On January 7, 2021, the EEOC released proposed rules that amend the 2016 ADA wellness program rules. Importantly, the 2021 proposed rules have not yet taken effect and may not be finalized as they are currently written. Also, the fact that the 2021 proposed rules have not yet been published in the Federal Register, suggests that they may be subject to a regulatory freeze under the January 20, 2021 Memorandum for the Heads of Executive Departments and Agencies. Therefore, the 2021 proposed rules show insight into the EEOC’s position, but employers cannot yet rely on them. Here are the major takeaways from the proposed rules:

  • Rules Apply to Disability-Related Inquiries and Medical Examinations: Like the 2016 rules, the 2021 proposed rules apply to wellness programs that are considered “employee health programs.”  Wellness programs that do not include disability-related inquiries or medical examinations are not subject to the 2021 proposed rules.  Nevertheless, employers must still make any wellness program available to all employees, provide reasonable accommodations to employees with disabilities, and generally comply with the ADA provisions that prohibit discrimination in the terms, conditions, and privileges of employment.  Employers must also protect the confidentiality of medical information obtained and comply with other rules enforced by the EEOC and other agencies.
  • Wellness Programs May Offer De Minimis Incentives:  The 2021 proposed rules provide that in order to be voluntary a wellness program cannot offer more than a de minimis incentive (e.g., a water bottle or gift card of modest value) unless the wellness program is a health-contingent wellness program that falls within the safe harbor rule.

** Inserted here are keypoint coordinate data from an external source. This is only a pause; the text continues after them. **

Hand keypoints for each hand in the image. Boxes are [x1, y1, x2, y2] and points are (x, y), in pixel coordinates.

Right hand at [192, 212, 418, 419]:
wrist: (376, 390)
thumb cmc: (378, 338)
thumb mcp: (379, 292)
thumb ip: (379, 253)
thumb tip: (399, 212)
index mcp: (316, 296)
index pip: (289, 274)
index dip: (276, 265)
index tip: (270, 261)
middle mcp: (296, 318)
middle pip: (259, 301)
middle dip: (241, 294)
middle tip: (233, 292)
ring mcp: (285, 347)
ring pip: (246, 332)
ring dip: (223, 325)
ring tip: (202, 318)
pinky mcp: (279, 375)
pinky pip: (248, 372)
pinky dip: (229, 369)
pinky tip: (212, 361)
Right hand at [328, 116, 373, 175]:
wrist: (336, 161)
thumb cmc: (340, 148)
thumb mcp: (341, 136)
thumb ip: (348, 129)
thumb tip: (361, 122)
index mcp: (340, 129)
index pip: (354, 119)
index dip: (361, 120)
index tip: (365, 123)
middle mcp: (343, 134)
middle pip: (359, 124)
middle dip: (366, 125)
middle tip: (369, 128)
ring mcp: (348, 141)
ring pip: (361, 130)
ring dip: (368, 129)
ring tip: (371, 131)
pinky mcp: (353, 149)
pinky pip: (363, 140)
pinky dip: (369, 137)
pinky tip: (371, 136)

  • Health-contingent Wellness Programs May Offer Limited Incentives: Although the general rule is that a voluntary wellness program cannot offer more than a de minimis incentive, the 2021 proposed rules provide an exception for health-contingent wellness programs that are part of or qualify as a group health plan.  A health-contingent wellness program is subject to the HIPAA nondiscrimination rules that allow a wellness program to offer an incentive up to 30% of the total cost of coverage (or 50% if the wellness program is designed to prevent or reduce tobacco use) as long as the wellness program complies with the five HIPAA requirements for such plans.  Health-contingent wellness programs, which may be either activity-only or outcome-based, require individuals to satisfy a standard related to a health factor to obtain a reward (or require an individual to undertake more than a similarly situated individual to obtain the same reward).  Examples include programs that reward employees for walking, dieting, or exercising (activity-only wellness programs) or programs that use biometric screening or a health risk assessment to identify employees with certain medical conditions or risk factors (such as high cholesterol, blood pressure, or blood glucose levels) and reward those at low risk or those who meet certain health outcomes (outcome-based wellness programs).  See our newsletter “Health Care Alert – Final Wellness Rules May Require Review of Existing Wellness Programs” for more information on the HIPAA wellness program rules.

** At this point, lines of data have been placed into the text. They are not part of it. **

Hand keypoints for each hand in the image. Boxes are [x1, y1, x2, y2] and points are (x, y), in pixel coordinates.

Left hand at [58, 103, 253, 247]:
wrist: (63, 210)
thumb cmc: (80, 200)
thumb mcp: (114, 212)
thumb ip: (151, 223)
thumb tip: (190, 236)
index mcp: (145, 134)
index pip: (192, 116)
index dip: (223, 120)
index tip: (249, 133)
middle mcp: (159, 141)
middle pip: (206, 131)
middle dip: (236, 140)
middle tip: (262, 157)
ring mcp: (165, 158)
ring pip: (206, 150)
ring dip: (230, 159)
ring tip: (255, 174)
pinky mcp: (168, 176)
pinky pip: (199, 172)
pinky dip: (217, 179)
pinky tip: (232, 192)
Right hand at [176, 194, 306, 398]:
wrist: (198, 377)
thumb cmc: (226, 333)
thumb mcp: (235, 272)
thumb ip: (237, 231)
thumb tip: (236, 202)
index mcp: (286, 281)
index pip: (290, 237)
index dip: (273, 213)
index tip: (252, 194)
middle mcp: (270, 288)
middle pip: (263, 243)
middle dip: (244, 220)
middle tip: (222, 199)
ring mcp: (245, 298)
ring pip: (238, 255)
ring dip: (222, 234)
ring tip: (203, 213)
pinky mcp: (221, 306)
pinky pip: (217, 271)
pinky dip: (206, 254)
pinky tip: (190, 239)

  • ADA Wellness Program Notice No Longer Required: As noted above under the EEOC’s 2016 final wellness program rules, an employer that offers a wellness program must provide employees with a notice that generally explains what information will be collected, how it will be used, who will receive it, and what will be done to keep it confidential.  The 2021 proposed rules removed this requirement because the EEOC believes that it is not necessary and that the de minimis incentive standard makes it unlikely that an employee will to choose to participate in a program that requires providing medical information unless the employee understands how the information will be used and protected.

Conclusion

Recently many employers have made, or are considering, wellness program design changes to accommodate their remote workforce and address the COVID-19 pandemic. For example, many employers want to incentivize their employees to receive a COVID-19 vaccination. Employers contemplating such changes may want to consider the EEOC’s proposed and final ADA rules as well as the implications under ERISA, COBRA, ACA, HIPAA, GINA, the Code, and the FLSA.